Thanks to MikibeMiki for suggesting foldIndexed. I have never used folding before, perhaps because I have not perceived a need… A lot cleaner, and no slower:

/**
* Assuming that the receiver is a histogram where the value at each index is the count of
* occurrences of the index in the data set, return the median value of the dataset.
*/
public fun IntArray.findHistogramMedian(): Int {
val midCount = sum() / 2
foldIndexed(0) {index, total, count ->
if (total >= midCount) return index
total + count
}
return lastIndex
}

fun IntArray.findHistogramMedian2(): Int {
val sums = runningReduce(Int::plus)
val midCount = sums.last() / 2
return sums.indexOfFirst { it >= midCount }
}

It is shorter and at least to me easier to read and we don’t have to jump out of the fold operation. However, it creates an additional list.

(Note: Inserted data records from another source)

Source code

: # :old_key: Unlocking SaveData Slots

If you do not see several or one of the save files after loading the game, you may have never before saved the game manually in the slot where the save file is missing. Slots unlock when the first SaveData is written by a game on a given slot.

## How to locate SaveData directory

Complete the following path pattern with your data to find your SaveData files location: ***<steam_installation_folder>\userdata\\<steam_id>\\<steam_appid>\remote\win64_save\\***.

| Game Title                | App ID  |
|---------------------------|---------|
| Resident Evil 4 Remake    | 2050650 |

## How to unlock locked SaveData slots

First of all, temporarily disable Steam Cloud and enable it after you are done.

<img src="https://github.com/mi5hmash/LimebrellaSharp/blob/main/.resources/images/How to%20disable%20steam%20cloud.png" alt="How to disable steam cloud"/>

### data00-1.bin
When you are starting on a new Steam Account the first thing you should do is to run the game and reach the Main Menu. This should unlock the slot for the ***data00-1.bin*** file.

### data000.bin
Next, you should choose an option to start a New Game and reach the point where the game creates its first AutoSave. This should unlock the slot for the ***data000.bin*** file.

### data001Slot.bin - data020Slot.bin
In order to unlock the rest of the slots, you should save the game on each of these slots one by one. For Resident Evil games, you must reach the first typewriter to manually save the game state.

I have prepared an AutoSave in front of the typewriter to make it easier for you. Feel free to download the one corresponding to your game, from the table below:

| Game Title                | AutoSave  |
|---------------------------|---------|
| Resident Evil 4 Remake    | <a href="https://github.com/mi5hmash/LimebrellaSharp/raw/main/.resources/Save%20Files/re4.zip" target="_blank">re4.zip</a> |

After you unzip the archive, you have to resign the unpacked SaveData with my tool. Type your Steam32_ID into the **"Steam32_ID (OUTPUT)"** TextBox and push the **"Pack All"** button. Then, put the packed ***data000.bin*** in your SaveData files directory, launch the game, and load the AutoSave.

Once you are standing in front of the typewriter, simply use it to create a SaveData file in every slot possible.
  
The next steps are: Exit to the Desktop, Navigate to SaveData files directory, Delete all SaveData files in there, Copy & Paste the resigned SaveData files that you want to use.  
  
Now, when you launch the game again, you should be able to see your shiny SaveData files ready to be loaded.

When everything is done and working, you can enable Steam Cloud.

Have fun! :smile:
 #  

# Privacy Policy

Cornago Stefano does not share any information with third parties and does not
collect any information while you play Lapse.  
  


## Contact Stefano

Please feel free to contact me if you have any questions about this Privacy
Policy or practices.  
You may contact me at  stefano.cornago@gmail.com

Also, I’m not sure if this is the correct way to calculate the median. Note that for e.g. [1, 1, 1] it returns 0 which is clearly incorrect. I think you need to handle two cases separately: odd and even number of items.

Thanks Broot, Yes that is certainly shorter and clearer, but I worry about the extra list. It is pretty much what I did first. This code is invoked in a median filter in an image so the code is best being as fast as we can make it.

You may also be right about the odd/even in medians. I think that the median in a set of numbers of even size can fall between two dissimilar values and may not be an integer… But I need to assign the value to an integer array, so am going to have to round somewhere somehow. Seems to work better (and faster) than a gaussian in its present form but I am always open to doing things better.

Though you do have a point with your example @broot. Thanks. Dividing 3 by 2 gives 1, which then matches the zeroth index.
Either I need to divide by 2.0 to get 1.5 … matching index 1. Or I need to use the inequality operator.

Yes that is certainly shorter and clearer, but I worry about the extra list

As in many cases, you’ ll have to tradeoff between memory and CPU : either you traverse the list twice and compute the sums twice, or you do it once and save stuff in memory to speed up afterwards. For the later, an improvement would be a dichotomy search on the sums array, since it is in ascending order by construction, which will give n+log2(n) instead of 2n. But I guess you’ll have to measure against your typical datasets, because the multiplicative constants for each term will probably make the difference.